Although the gap seems large at times, it represents a remarkably small fraction of measured activity—around 1% or less. Of course, 1% of a big number is still a big number. But it is important to remember that, relative to the size of the economy, the gap between GDI and GDP is not large. The gap is listed as a “statistical discrepancy” in the Department of Commerce reporting of the two numbers.

Why does the gap exist? From an accounting point of view, it should not. The total value of final goods and services produced must be equal to the total value of income generated in that production. But output is measured from sales and inventory figures collected from just 10% of commercial establishments. Preliminary income figures are obtained from household surveys, but these represent a tiny fraction of households. More complete income data are provided by income tax returns, but these are available to the economists who estimate GDI only after a two- to four-year delay.

The Department of Commerce issues revisions of its GDP and GDI estimates as more complete data become available. With each revision, the gap between GDP and GDI estimates is significantly reduced.

While GDP and GDI figures cannot provide precise measures of economic activity, they come remarkably close. Indeed, given that the numbers come from entirely different sources, the fact that they come as close as they do provides an impressive check of the accuracy of the department’s estimates of GDP and GDI.

Answer to Try It! Problem

GDI equals $1,200. Note that this value equals the value for GDP obtained from the estimate of output in the first part of the previous Try It! Here is the computation:

Employee compensation $700
Profits 200
Rental income 50
Net interest 25
Depreciation 50
Indirect taxes 175
GDI $1,200

Once again, note that Social Security and welfare payments to households are transfer payments. They do not represent payments to household factors of production for current output of goods and services, and therefore are not included in GDI.

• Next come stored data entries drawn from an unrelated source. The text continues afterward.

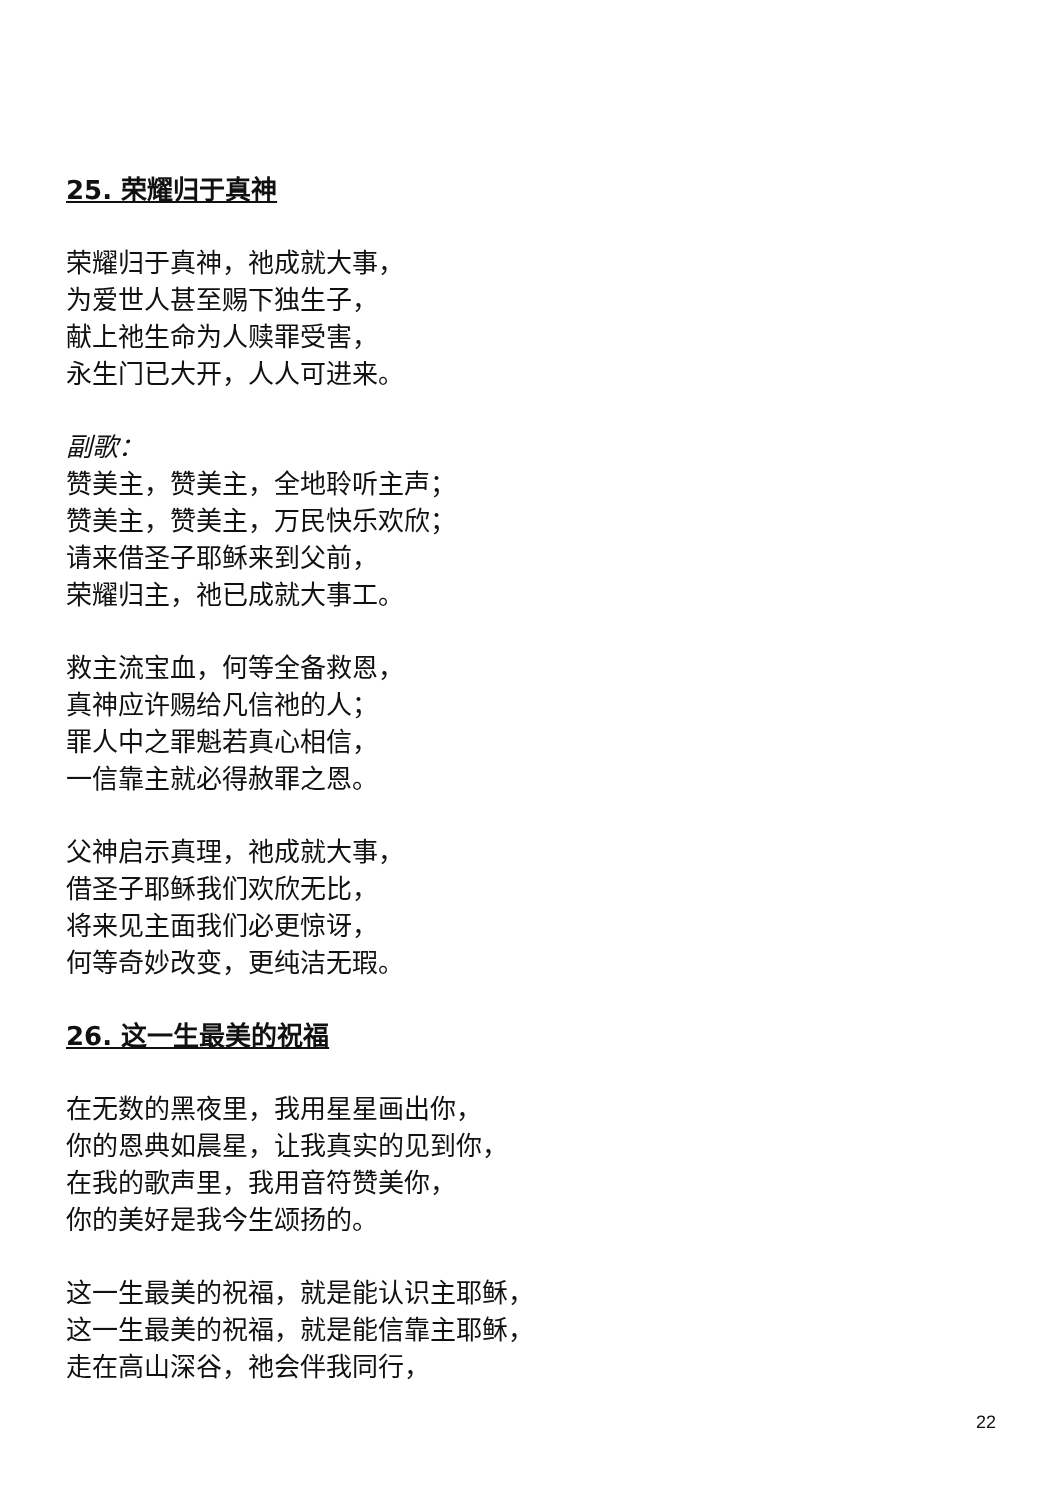25. 荣耀归于真神
荣耀归于真神，祂成就大事，
为爱世人甚至赐下独生子，
献上祂生命为人赎罪受害，
永生门已大开，人人可进来。
副歌：
赞美主，赞美主，全地聆听主声；
赞美主，赞美主，万民快乐欢欣；
请来借圣子耶稣来到父前，
荣耀归主，祂已成就大事工。
救主流宝血，何等全备救恩，
真神应许赐给凡信祂的人；
罪人中之罪魁若真心相信，
一信靠主就必得赦罪之恩。
父神启示真理，祂成就大事，
借圣子耶稣我们欢欣无比，
将来见主面我们必更惊讶，
何等奇妙改变，更纯洁无瑕。
26. 这一生最美的祝福
在无数的黑夜里，我用星星画出你，
你的恩典如晨星，让我真实的见到你，
在我的歌声里，我用音符赞美你，
你的美好是我今生颂扬的。
这一生最美的祝福，就是能认识主耶稣，
这一生最美的祝福，就是能信靠主耶稣，
走在高山深谷，祂会伴我同行，
22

  1. Although reported separately by the Department of Commerce, we have combined proprietors’ income (typically independent business owners and farmers) with corporate profits to simplify the discussion.
  2. If you have studied microeconomics, you know that the term “rent” in economics has a quite different meaning. The national income and product accounts use the accounting, not the economic, meaning of “rent.”
  3. The adjustment for indirect business taxes includes two other minor elements: transfer payments made by business firms and surpluses or deficits of government enterprises.
  4. Profit is corporate profit ($1,519.3) plus proprietors’ income ($1,113.7), both with inventory valuation and capital consumption adjustment.
  5. Indirect taxes include taxes on production and imports of $1,100.0 plus business transfer payments ($133.7) less subsidies ($64.2) and current surplus of government enterprise ($14.5). Prior to the 2003 National Income and Product Accounts (NIPA) revisions, the category “taxes on production and imports” was, with some technical and other minor adjustments, referred to as “indirect business taxes.” See Brent R. Moulton and Eugene P. Seskin, “Preview of the 2003 Comprehensive Revision of the National Income and Product Accounts,” Bureau of Economic Analysis, Survey of Current Business, June 2003, pp. 17–34.